Berawal dari penggunaan teknologi yang katanya akan memudahkan remaja saat ini untuk bertransaksi via online/belanja online. Salah satunya ada sebanyak 78% masyarakat generasi milenial dan gen Z telah menggunakan aplikasi fintech setiap harinya, termasuk dompet digital, layanan pinjaman, dan pembayaran digital.

FOMO, YOLO (you only live once) dan FOPO (fear of other people’s ppinion) menjadi sebuah gaya hidup yang tren saat ini di kalangan remaja yang gaul dan tergerus akan teknologi. Menurut Public & Government Relation Manager 360Kredi, Habriyanto Rosyidi S, gaya hidup ketiganya menjadi salah satu faktor bagi permasalahan finansial anak muda hari ini jika tidak dapat dikelola dengan baik dan bijak. Ketika memaksakan sesuatu secara berlebihan tanpa perhitungan matang dan dana yang cukup, akan membawa ketergantungan terhadap utang yang tidak produktif. Itulah salah satu dampak negatif yang terjadi saat ini (Kompas.com, 10/11/2024).

Dampak negatif FOMO lainnya diungkapkan oleh Sosiolog Sunyoto Usman, bahwa FOMO dapat membuat seseorang menjadi narsistik (Kompas, 24/10/2024).

Itulah salah satu dampak negatifnya, dan masih banyak dampak negatif lainnya yang dihasilkan jika FOMO tidak diatur dengan baik secara individu, masyarakat sebagai pengamat dan pelaku serta peran negara dalam menyelesaikan masalah ini. Karena semakin lama akan semakin besar dampak yang kita rasakan bahkan sampai melanggar hukum negara dan merugikan banyak orang.

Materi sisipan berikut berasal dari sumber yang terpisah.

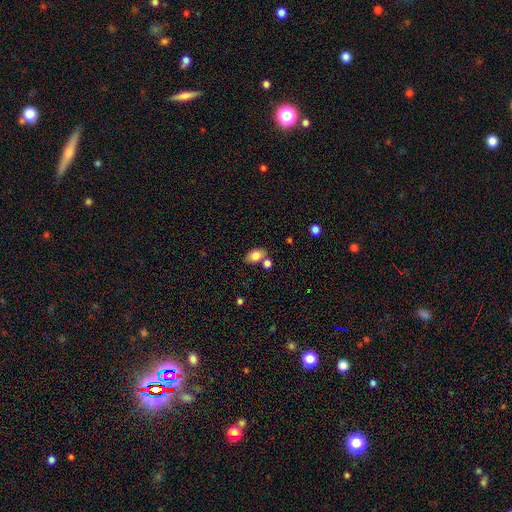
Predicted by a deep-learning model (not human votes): This appears to be a smooth galaxy with no disk features (81%) that is in between round and cigar-shaped (86%). Merging: none (66%).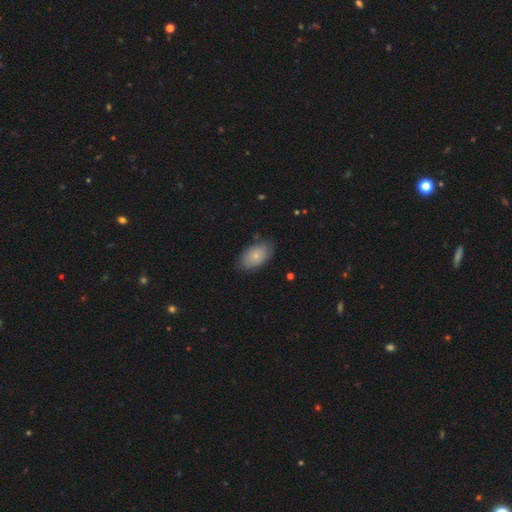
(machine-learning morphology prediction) A smooth galaxy with no disk features (75%) that is in between round and cigar-shaped (93%). Merging: none (80%).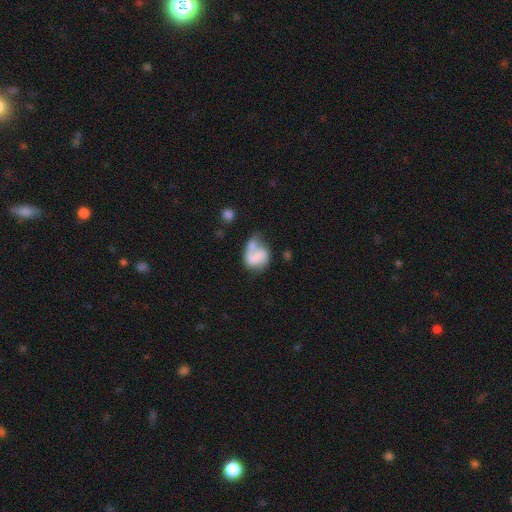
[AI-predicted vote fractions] Smooth or featured: smooth — 53% (featured or disk — 39%)
How rounded: in between — 61% (round — 37%)
Merging: none — 26% (tied with major disturbance — 26%)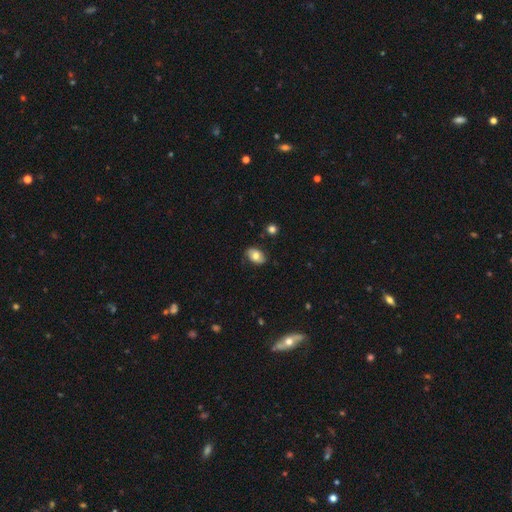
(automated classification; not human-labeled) smooth 72%, featured or disk 20%, star or artifact 8%. Down the decision tree: how rounded — in between (86%); merging — none (82%).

Jika dilihat, munculnya gaya hidup FOMO buah dari sistem sekuler yang salah satunya mengakibatkan gen Z bergaya hidup bebas, hedonistik dan konsumerisme. Konsumerisme mendorong individu untuk mengidentifikasi diri melalui barang yang dibeli. Produk-produk konsumer dapat menjadi simbol status dan tren yang memberikan nilai tambah bagi pemiliknya salah satunya fenomena tren boneka Labubu yang digemari gen Z karena ada nilai eksistensi dan life style yang terbaru.

Sungguh miris keadaan dan kondisi masyarakat saat ini khususnya gen Z. Mereka sedang menjadi target pasar bagi para konsumen di era kapitalis saat ini. Padahal mereka seharusnya fokus belajar dan meraih prestasi namun faktanya malah disibukkan dengan hal-hal yang kurang dan tidak bermanfaat bahkan hanya sekedar hiburan semata. Semua kesenangan dunia sesaat mendominasi dan menjadi prioritas utama.

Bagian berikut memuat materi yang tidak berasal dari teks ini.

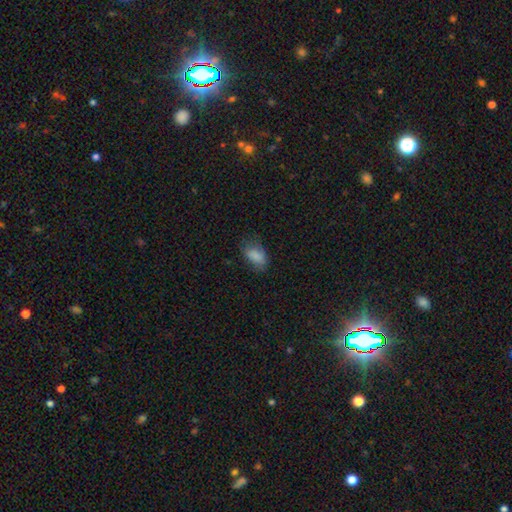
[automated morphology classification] smooth-or-featured: smooth: 84% | star or artifact: 8% | featured or disk: 8%
  how-rounded: in between: 91% | round: 6% | cigar-shaped: 3%
  merging: none: 64% | minor disturbance: 25% | major disturbance: 9% | merger: 1%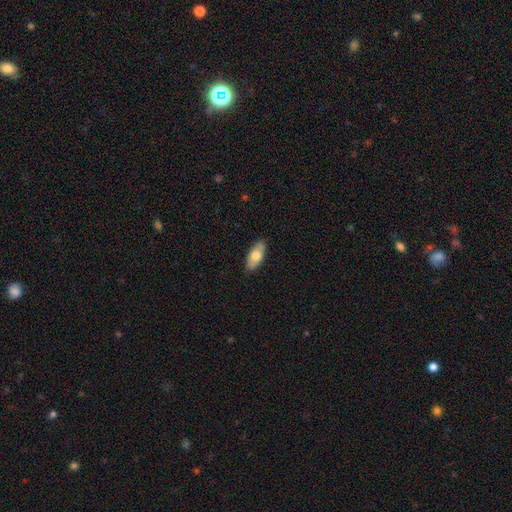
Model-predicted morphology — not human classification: This appears to be a smooth galaxy with no disk features (72%) that is in between round and cigar-shaped (88%). Merging: none (88%).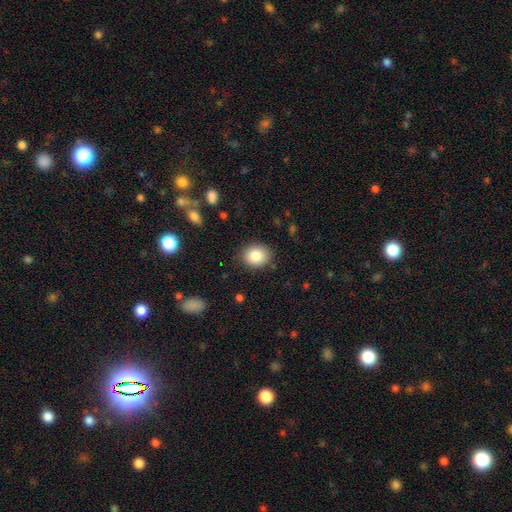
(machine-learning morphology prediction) smooth 84%, star or artifact 9%, featured or disk 7%. Down the decision tree: how rounded — round (66%); merging — none (87%).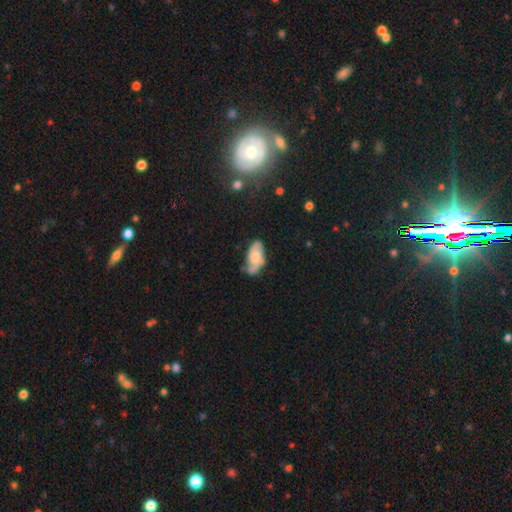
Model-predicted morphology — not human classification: smooth_or_featured: featured or disk (p=0.48) [alt: smooth p=0.45]
merging: none (p=0.48) [alt: minor disturbance p=0.32]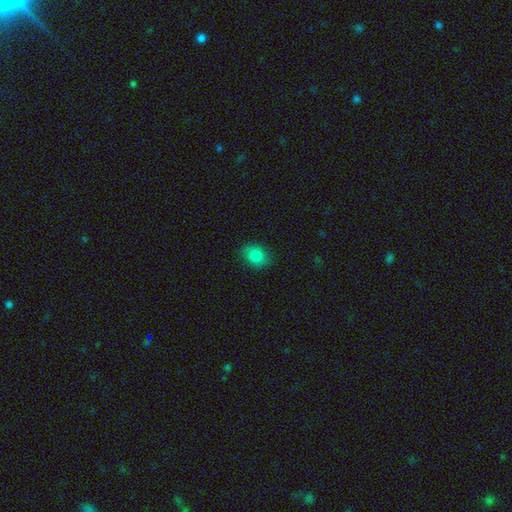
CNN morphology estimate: Overall: smooth (84%). How rounded: in between (59%; round 40%). Merging: none (85%).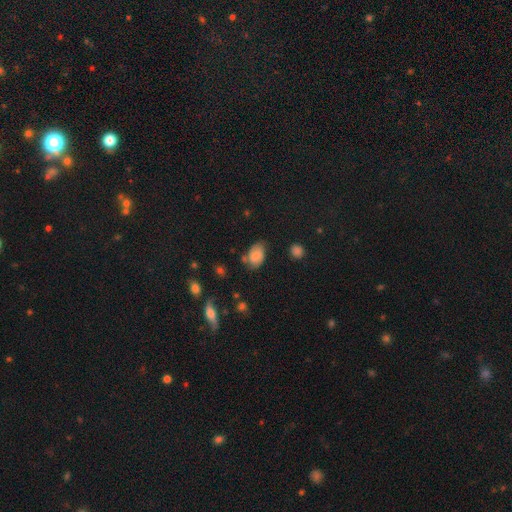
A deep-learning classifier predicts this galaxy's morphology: Smooth or featured: smooth — 76% (featured or disk — 14%)
How rounded: in between — 86% (round — 12%)
Merging: none — 59% (minor disturbance — 28%)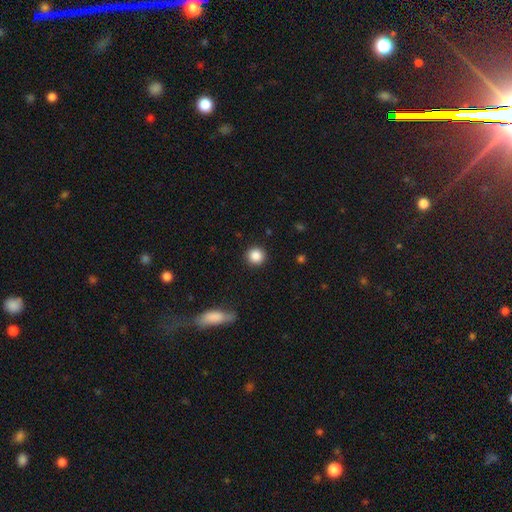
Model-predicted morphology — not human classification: Q: Smooth or featured?
A: smooth (87%); runner-up: star or artifact (10%)
Q: How rounded?
A: round (94%); runner-up: in between (5%)
Q: Merging?
A: none (91%); runner-up: minor disturbance (5%)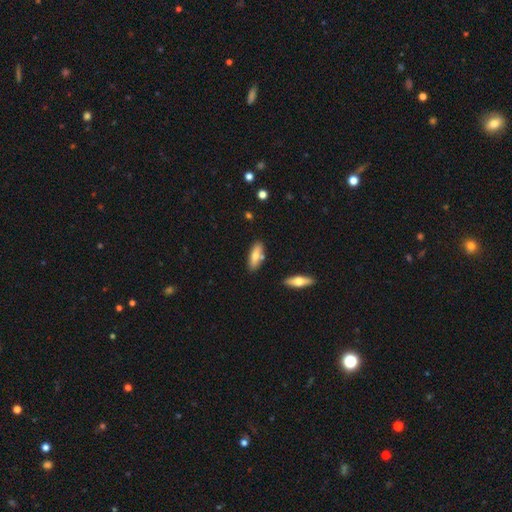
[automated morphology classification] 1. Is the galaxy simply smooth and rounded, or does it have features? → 69% smooth, 24% featured or disk, 7% star or artifact.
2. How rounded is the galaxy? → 60% in between, 38% cigar-shaped, 2% round.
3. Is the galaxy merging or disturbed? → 77% none, 12% minor disturbance, 8% merger, 2% major disturbance.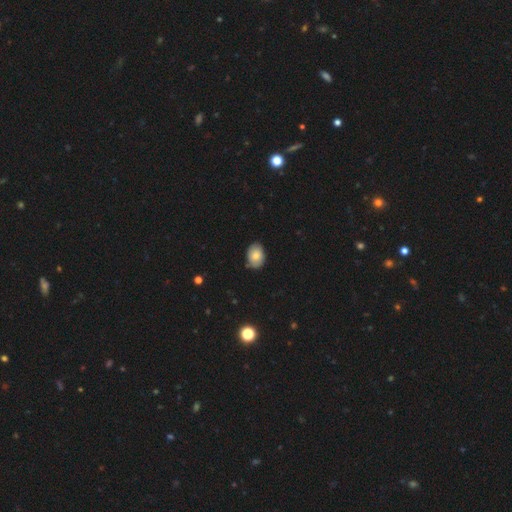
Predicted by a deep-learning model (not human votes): A smooth galaxy with no disk features (72%) that is in between round and cigar-shaped (73%).

Vote fractions:
- Smooth or featured? smooth: 72% / featured or disk: 19% / star or artifact: 9%
- How rounded? in between: 73% / round: 26% / cigar-shaped: 1%
- Merging? none: 74% / minor disturbance: 21% / major disturbance: 3% / merger: 1%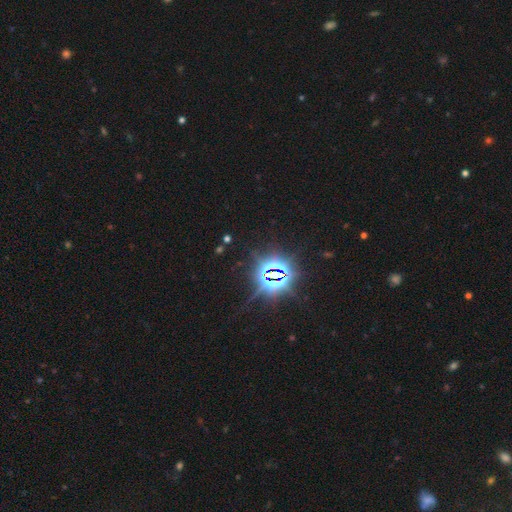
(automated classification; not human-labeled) Morphology: type=star or artifact (85%).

Adanya pengabaian potensi gen Z untuk berprestasi dan berkarya yang lebih baik, juga menghalangi potensinya sebagai agen perubahan menuju kebaikan.  Terdapat dalil yang menjelaskan bahwa, Allah Ta'ala berfirman: "Maka berlomba-lombalah engkau sekalian untuk mengerjakan berbagai kebaikan,” (al-Baqarah: 148).

Telah jelas bahwa kita sebagai seorang Muslim diminta oleh Allah SWT untuk senantiasa berlomba-lomba dalam mengejar amal kebaikan selama di dunia bukan sebaliknya. Hal yang juga tak kalah menyedihkan, faktanya sistem hari ini tidak memberikan perlindungan bagi Gen Z justru menjerumuskan mereka dalam lingkaran matererialistik melalui media sosial yang menciptakan gaya hidup FOMO.

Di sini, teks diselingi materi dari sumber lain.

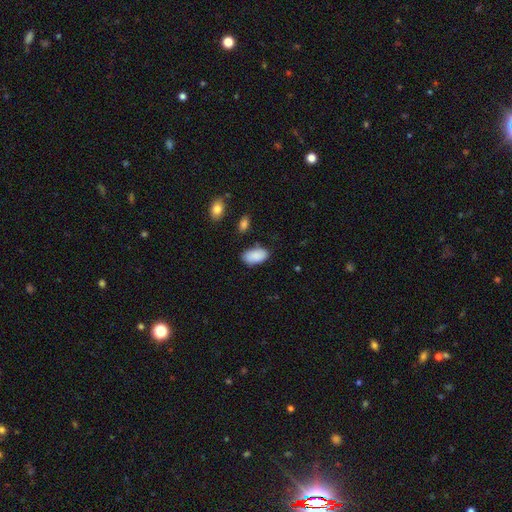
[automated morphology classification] Q: Smooth or featured?
A: smooth (88%); runner-up: star or artifact (6%)
Q: How rounded?
A: in between (95%); runner-up: round (3%)
Q: Merging?
A: none (75%); runner-up: minor disturbance (17%)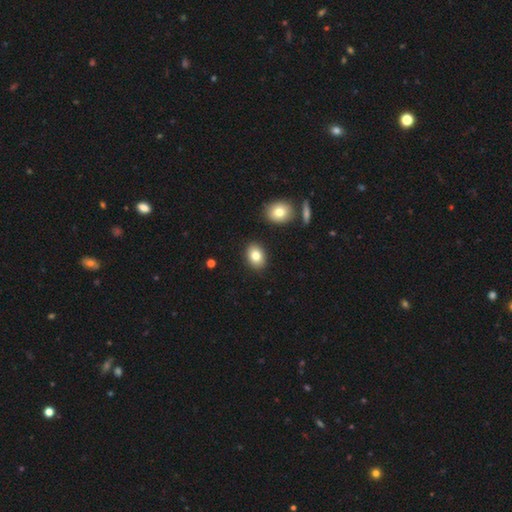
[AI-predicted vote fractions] Smooth or featured?
  - smooth: 82% *
  - featured or disk: 9%
  - star or artifact: 9%
How rounded?
  - in between: 77% *
  - round: 22%
  - cigar-shaped: 1%
Merging?
  - none: 87% *
  - minor disturbance: 8%
  - merger: 3%
  - major disturbance: 2%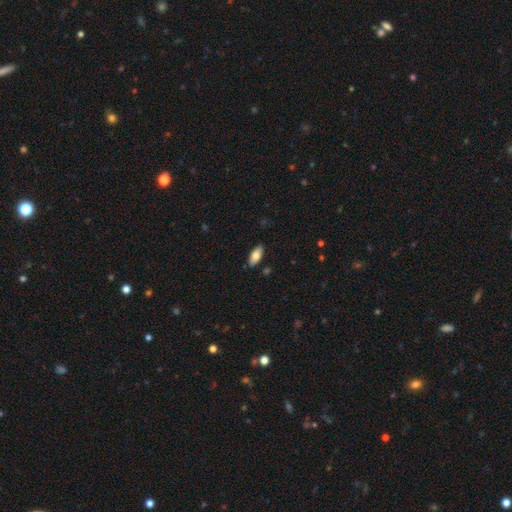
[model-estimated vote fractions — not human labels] A smooth galaxy with no disk features (78%) that is in between round and cigar-shaped (87%). Merging: none (87%).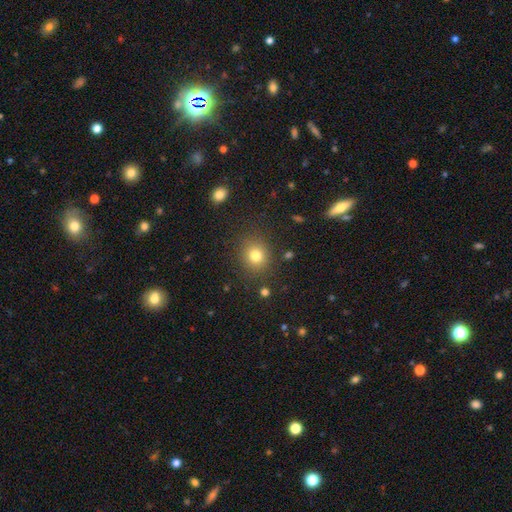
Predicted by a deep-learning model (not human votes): This appears to be a smooth galaxy with no disk features (79%) that is round (81%). Merging: none (85%).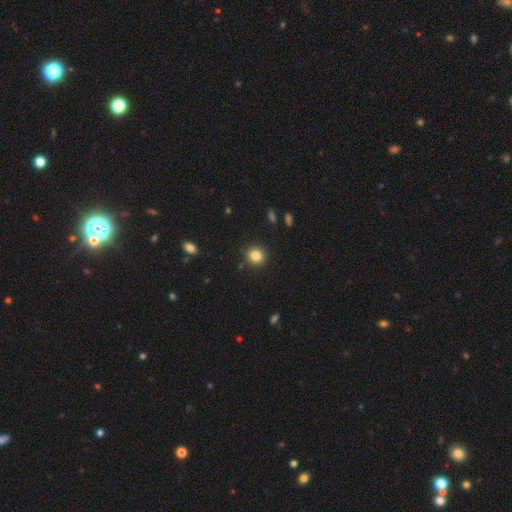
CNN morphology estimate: Smooth or featured: smooth — 83% (star or artifact — 11%)
How rounded: round — 85% (in between — 14%)
Merging: none — 89% (minor disturbance — 7%)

Islam memandang bahwa generasi merupakan potensi besar dan kekuatan yang dibutuhkan umat sebagai agen perubahan. Berada pada usia produktif menjadikan para generasi memegang peranan penting dalam menciptakan model masyarakat yang tidak hanya sibuk dengan perkara duniawi saja namun juga disibukkan dalam perkara akhirat. Berbagai kegiatan yang islami tentu akan banyak diadakan dan dilakukan dalam lingkup sistem Islam.

Bukan seperti sistem saat ini yang seolah memberikan pemakluman bahwa usia muda adalah usia yang tak bisa terulang kembali jadi lakukan hal dengan penuh rasa kebebasan dengan melanggar norma-norma yang berlaku di masyarakat terutama norma Islam sebagai seorang Muslim. Seharusnya negara memahami betul perannya yang penting untuk menumbuhkan cita-cita untuk membangun dan melanjutkan peradaban.

Pemahaman generasi mengenai tujuan hidup semata untuk beribadah kepada Allah, akan menuntun mereka untuk melakukan perbuatan berlandaskan ridha Allah. Hal ini tentu sangat penting ditanamkan bukan hanya saat di usia muda saja namun sejak baligh agar dia mengetahui mana hal yang boleh dilakukan dan mana yang harus ditinggalkan. Negara juga berperan sebagai perisai generasi, yang melindungi mereka dari berbagai upaya yang mengalihkan potensi besar yang mereka miliki.[]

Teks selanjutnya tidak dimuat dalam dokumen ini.